Y si la frecuencia, de ese cielo nocturno, medida, por el astrónomo, es muy grande, el planeta, en el que se convertirá, ese cielo nocturno, en el conocimiento humano, cuando sea sometido, a la explosión, será un planeta, muy pequeño, y sólido, espacialmente hablando.
Resumiendo:
Así pues, los cielos nocturnos, son unos paisajes, exclusivamente nocturnos, pensados, por el conocimiento humano, y por tanto, son unos paisajes, sin ningún planeta, definido, que si se iluminan, adecuadamente, en el conocimiento humano, por medio, de la luz plasmática, o explosión, de una estrella, en combustión, se convierten, en unos paisajes, diurnos, o unos paisajes, correspondientes, a la vigilia, de un planeta, definido, en el conocimiento humano.

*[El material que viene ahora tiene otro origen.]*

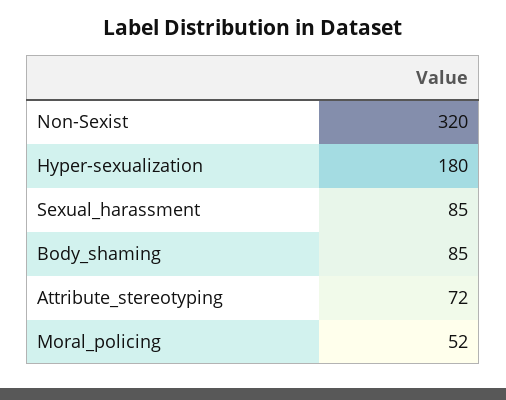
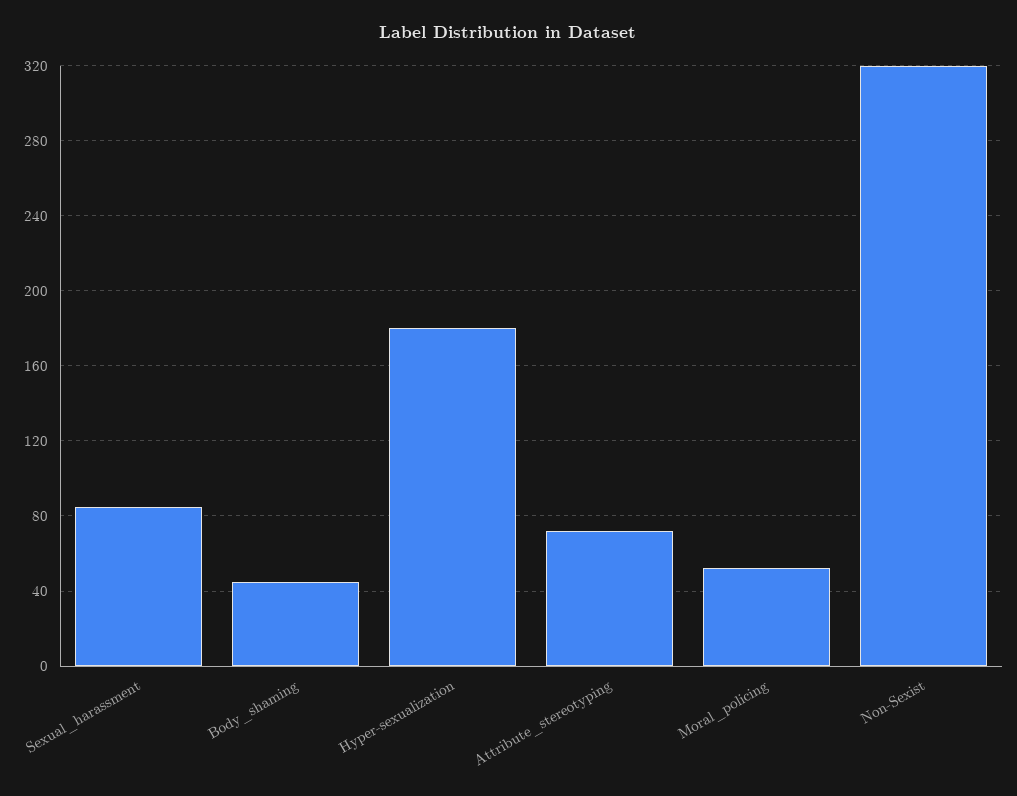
  {
    "Non-Sexist": 320,
    "Hyper-sexualization": 180,
    "Sexual_harassment": 85,
-   "Body_shaming": 85,
+   "Body_shaming": 45,
    "Attribute_stereotyping": 72,
    "Moral_policing": 52
  }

Pero, aunque, un cielo nocturno, sin iluminar, carece totalmente, de planetas definidos, posee, eso sí, una determinada frecuencia, (w), para su función de ondas, más o menos, grande…
Y por tanto, si se convierte, en un paisaje de vigilia, a un determinado, cielo nocturno (Una parte), en el conocimiento humano, ese paisaje de vigilia, es tanto más, grande (Espacialmente hablando), cuanta menor, era la frecuencia, de la luminosidad(medida, por un astrónomo), en ese cielo nocturno, antes de convertirse, ese cielo nocturno, en ese paisaje de vigilia, en el conocimiento humano.
Y por tanto, los cielos nocturnos, de muy baja frecuencia, tras convertirse, en paisajes de vigilia, en el conocimiento humano, se convierten, en ese conocimiento humano, en unos paisajes espaciales, de vigilia, muy expandidos (Cosmos, en expansión, espacial, en el conocimiento humano).
Y por tanto, los cielos nocturnos, de muy alta frecuencia, tras convertirse, en paisajes de vigilia, en el conocimiento humano, se convierten, en ese conocimiento humano, en unos paisajes de vigilia, muy contraídos, espacialmente hablando (Contracción espacial, del Cosmos, en el conocimiento humano).